There were several threads weaving through the life of Benjamin Britten: on, more like a hawser than a thread perhaps, was the defence of his being homosexual; this ran parallel to the theme of innocence betrayed. Probably this had something to do with some event in his early life that haunted him for the rest of his days. These two threads merged in his choice of opera plots; Peter Grimes, Albert Herring, The Rape of Lucretia, The Little Sweep, Billy Budd, The Turn of the Screw, Owen Wingrave, and the last one, Death in Venice, recently seen in London and at the Aldeburgh Festival.
The thirties were a difficult time for a middle-class dentist's sone in a seaside town to realise that he was not as other men were, that he was subject to 'desires that dare not speak their name'. BB's extraordinary and precocious musical ability served as a defence against his sexual inclination, likewise his urge to win at games, a 'look at me, Mum'. The same thing accounts for his chumming up with the royals, marrying off his surrogate father's daughter to an Earl (Marian Stein to George Harewood).
Another strong thread was his composing work after work for his longtime partner the tenor, Peter Pears. Most of the operas, song-cycles, canticles, cantatas, a score of scores. I think that Ben knew that his insistence on finishing Death in Venice before submitting to a heart operation was dicing with death (in Suffolk 1976). And, by the time of composing that last opera (with a massive central part for Pears), the battle for homosexuality had been won. Gone the anxious days when the bourgeois Suffolk man was summoned to Scotland Yard for questioning and warning.
But there it is, Death in Venice exists, his final act of the defence of the Homosexual Realm, hitched to Thomas Mann's novella of an artist who becomes infatuated with a young boy. The opera is not entirely successful, marred by the passages in which occur the highflown Appolonian glorification of the boy Tadzio and his friends prancing about the Lido. As Blake wrote, "Damn braces, bless relaxes"; in other words, evil is easier to portray than good. Myfanwy Piper's libretto (Britten no doubt conniving) sometimes seems, as my colleague Hilary Finch put it in her Times review , like "research notes for a first year course in philosophy and aesthetics". How many times does the artist Aschenbach utter, "My mind beats on"?
However there is plenty to admire and be moved by in Death in Venice, particularly the orchestral parts, the ingenious as ever orchestration, and episodes like the two visits to the barber's (although the film by Visconti sensibly condenses the two into a single one). Ah yes! The film. Wisely or not, this sixtieth Aldeburgh Festival featured the film as well as the opera. I shall probably be drummed out of the town for writing that, in many ways, the film tells the story better, not so wordy, more condensed.

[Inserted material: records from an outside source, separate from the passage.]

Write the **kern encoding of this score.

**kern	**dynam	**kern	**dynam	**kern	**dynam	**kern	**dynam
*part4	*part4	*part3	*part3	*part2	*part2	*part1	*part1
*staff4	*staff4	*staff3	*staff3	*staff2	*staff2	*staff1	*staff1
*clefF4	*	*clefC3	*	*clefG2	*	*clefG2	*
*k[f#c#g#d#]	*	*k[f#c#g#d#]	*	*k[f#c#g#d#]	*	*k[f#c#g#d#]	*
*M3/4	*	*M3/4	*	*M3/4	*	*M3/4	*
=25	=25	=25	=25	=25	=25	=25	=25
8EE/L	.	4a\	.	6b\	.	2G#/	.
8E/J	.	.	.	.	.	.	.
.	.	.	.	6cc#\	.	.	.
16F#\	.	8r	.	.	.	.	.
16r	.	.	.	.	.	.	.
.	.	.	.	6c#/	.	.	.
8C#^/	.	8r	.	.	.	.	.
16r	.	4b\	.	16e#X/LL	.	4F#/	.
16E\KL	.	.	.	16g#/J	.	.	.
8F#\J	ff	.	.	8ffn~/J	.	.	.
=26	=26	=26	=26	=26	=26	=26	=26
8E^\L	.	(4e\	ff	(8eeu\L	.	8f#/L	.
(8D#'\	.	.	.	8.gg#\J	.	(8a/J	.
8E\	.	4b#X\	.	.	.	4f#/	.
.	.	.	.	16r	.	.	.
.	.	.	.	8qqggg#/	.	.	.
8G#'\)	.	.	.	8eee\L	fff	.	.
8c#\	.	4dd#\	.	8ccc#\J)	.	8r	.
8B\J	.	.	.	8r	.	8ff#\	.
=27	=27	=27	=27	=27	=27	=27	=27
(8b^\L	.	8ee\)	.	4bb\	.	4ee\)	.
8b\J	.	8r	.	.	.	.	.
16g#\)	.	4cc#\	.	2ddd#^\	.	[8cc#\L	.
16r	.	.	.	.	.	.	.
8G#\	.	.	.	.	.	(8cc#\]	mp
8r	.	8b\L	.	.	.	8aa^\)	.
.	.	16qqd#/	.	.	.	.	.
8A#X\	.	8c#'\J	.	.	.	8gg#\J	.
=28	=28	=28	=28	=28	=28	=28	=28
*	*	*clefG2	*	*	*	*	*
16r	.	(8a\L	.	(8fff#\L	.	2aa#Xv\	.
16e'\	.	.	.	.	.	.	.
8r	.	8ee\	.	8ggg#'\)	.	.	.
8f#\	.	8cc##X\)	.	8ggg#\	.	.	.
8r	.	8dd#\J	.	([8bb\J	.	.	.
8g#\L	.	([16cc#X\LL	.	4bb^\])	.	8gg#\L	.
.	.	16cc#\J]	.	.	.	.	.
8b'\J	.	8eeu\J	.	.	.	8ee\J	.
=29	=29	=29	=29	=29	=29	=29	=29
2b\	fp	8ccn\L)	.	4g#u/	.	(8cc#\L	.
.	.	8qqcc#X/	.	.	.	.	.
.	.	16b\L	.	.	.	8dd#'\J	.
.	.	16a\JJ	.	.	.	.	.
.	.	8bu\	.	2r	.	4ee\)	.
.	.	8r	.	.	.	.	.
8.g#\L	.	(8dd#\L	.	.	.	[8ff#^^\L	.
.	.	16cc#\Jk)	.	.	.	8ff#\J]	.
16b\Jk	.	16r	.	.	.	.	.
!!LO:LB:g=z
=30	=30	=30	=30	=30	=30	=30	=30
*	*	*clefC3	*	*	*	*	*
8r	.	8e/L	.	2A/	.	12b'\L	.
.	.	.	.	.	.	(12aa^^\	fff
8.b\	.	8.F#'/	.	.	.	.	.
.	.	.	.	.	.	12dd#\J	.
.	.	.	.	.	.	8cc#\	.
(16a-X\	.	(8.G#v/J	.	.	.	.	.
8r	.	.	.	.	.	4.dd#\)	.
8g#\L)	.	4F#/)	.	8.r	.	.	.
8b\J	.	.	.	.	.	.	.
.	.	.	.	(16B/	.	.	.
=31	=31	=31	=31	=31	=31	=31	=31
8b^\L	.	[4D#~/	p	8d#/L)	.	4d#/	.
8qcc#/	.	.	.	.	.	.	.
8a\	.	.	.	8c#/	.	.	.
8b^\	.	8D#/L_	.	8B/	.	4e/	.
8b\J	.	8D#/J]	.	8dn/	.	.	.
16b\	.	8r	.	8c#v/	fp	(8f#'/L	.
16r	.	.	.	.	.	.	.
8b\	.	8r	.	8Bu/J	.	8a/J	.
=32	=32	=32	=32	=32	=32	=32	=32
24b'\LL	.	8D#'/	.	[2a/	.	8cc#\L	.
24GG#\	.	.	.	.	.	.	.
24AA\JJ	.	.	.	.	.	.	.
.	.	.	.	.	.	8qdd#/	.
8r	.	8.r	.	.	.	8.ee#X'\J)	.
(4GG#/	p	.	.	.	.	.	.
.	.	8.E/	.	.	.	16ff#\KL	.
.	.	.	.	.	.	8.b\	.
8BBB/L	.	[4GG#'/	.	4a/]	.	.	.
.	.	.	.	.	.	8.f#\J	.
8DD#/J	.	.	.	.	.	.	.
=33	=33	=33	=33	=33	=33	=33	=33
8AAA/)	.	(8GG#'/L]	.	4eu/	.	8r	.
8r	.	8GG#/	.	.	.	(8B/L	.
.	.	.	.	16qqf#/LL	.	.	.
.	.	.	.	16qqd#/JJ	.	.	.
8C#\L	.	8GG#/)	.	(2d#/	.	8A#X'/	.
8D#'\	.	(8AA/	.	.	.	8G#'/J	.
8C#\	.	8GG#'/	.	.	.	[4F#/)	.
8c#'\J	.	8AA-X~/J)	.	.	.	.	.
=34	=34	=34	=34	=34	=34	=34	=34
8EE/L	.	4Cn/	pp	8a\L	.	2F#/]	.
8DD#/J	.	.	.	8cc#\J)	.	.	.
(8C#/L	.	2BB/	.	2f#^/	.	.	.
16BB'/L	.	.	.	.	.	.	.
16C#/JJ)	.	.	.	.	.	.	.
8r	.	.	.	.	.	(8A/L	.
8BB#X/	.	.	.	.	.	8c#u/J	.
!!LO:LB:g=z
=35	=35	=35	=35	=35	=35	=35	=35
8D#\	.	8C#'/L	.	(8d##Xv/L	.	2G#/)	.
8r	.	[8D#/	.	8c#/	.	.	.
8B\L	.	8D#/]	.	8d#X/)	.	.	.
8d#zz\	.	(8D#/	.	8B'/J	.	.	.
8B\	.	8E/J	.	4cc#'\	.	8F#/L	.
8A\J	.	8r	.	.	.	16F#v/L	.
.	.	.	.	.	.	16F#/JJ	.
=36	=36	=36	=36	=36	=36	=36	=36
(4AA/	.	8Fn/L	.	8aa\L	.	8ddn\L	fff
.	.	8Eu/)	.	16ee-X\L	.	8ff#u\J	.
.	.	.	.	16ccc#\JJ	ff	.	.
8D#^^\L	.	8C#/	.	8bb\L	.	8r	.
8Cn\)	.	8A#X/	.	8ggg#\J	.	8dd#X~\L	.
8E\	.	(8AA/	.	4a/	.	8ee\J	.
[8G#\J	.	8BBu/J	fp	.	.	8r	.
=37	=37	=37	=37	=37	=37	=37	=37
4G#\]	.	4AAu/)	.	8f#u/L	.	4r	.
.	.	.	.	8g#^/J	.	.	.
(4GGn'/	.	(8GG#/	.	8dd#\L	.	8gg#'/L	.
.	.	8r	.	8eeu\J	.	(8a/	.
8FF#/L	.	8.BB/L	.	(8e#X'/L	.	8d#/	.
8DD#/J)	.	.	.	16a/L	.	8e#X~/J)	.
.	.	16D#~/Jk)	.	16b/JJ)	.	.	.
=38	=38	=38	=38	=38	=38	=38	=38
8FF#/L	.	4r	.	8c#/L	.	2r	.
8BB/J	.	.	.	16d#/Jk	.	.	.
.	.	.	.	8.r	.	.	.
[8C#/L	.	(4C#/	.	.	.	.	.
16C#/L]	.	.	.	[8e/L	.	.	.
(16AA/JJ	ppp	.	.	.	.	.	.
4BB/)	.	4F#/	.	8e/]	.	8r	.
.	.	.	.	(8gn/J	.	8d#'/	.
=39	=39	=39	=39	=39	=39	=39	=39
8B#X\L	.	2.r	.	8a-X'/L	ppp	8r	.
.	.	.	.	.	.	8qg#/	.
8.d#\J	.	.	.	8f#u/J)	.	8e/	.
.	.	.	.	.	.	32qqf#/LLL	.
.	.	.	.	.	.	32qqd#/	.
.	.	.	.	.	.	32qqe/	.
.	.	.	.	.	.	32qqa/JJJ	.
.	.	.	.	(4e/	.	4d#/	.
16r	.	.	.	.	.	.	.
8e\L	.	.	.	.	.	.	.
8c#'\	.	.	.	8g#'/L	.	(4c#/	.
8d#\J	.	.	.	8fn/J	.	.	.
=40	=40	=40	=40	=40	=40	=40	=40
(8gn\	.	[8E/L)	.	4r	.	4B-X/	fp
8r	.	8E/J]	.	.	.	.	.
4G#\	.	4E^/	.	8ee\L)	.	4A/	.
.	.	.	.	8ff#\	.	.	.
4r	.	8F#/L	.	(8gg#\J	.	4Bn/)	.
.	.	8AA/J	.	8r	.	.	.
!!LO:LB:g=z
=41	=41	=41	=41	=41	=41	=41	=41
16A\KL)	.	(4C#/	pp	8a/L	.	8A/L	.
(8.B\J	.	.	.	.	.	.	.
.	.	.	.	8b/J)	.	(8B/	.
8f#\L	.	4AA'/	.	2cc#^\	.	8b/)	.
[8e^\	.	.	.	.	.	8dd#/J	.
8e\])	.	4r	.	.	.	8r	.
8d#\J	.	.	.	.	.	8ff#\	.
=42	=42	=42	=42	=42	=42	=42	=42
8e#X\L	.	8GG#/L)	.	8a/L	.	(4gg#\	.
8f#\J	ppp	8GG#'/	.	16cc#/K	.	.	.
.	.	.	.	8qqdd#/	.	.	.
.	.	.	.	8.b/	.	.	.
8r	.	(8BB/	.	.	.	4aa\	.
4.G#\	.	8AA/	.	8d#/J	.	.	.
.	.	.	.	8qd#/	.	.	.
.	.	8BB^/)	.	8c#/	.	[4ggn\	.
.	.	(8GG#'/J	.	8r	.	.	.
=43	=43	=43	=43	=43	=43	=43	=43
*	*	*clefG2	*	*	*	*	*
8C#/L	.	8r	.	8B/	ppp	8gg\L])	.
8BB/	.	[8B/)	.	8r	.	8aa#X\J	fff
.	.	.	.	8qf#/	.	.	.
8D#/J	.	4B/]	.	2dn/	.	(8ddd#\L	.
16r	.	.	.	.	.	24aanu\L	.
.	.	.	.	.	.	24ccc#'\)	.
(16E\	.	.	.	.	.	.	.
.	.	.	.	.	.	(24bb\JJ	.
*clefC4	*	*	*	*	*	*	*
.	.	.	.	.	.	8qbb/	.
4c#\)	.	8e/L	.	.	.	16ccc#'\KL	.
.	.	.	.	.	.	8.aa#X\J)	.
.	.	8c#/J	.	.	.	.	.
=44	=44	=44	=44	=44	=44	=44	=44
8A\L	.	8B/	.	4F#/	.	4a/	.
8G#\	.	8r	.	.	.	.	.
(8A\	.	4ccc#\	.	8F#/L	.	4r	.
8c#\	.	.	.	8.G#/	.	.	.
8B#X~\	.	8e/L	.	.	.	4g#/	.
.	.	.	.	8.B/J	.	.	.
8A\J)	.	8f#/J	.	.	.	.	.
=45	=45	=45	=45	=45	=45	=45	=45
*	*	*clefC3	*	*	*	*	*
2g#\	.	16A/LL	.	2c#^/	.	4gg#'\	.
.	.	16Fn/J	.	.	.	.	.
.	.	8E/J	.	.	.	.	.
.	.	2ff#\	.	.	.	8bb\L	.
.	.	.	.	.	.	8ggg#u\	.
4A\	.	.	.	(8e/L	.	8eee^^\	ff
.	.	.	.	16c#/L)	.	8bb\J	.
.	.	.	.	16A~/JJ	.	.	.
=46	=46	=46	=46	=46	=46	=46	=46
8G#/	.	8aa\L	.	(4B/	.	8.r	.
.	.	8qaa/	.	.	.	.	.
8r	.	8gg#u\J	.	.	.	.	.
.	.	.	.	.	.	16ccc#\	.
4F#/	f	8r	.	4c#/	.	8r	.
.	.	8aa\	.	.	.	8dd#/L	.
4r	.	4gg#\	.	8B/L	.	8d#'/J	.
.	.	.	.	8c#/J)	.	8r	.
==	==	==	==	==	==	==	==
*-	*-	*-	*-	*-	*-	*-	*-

With time, Alan Oke will probably acquire more authority and gravitas in his portrayal of Aschenbach. Already, he sings the music and puts the words across brilliantly, but he does not suggest an artist distinguished in the eyes of the world. Peter Sidhom has a fine voice and bearing as the malevolent Traveller but the director reduces the shock we should feel at his recurrent appearances by having him change his appearance and clothes on stage. Otherwise, there can be nothing but praise for the Japanese director, Yoshi Oida. The brick walls of Snape Maltings are left bare and we are mostly to imagine Venice, aided by lighting and a five foot screen that shows appropriate film; there is real water, real oars, but no gondola. The prancing and dancing of the boys is well done, but Tadzio's looks are plain, so that one wonders at Aschenbach's desires. Paul Daniel conducted the Britten-Pears Orchestra and the student players did fine things under his direction. Could the ends of both acts have been more pointed? Probably.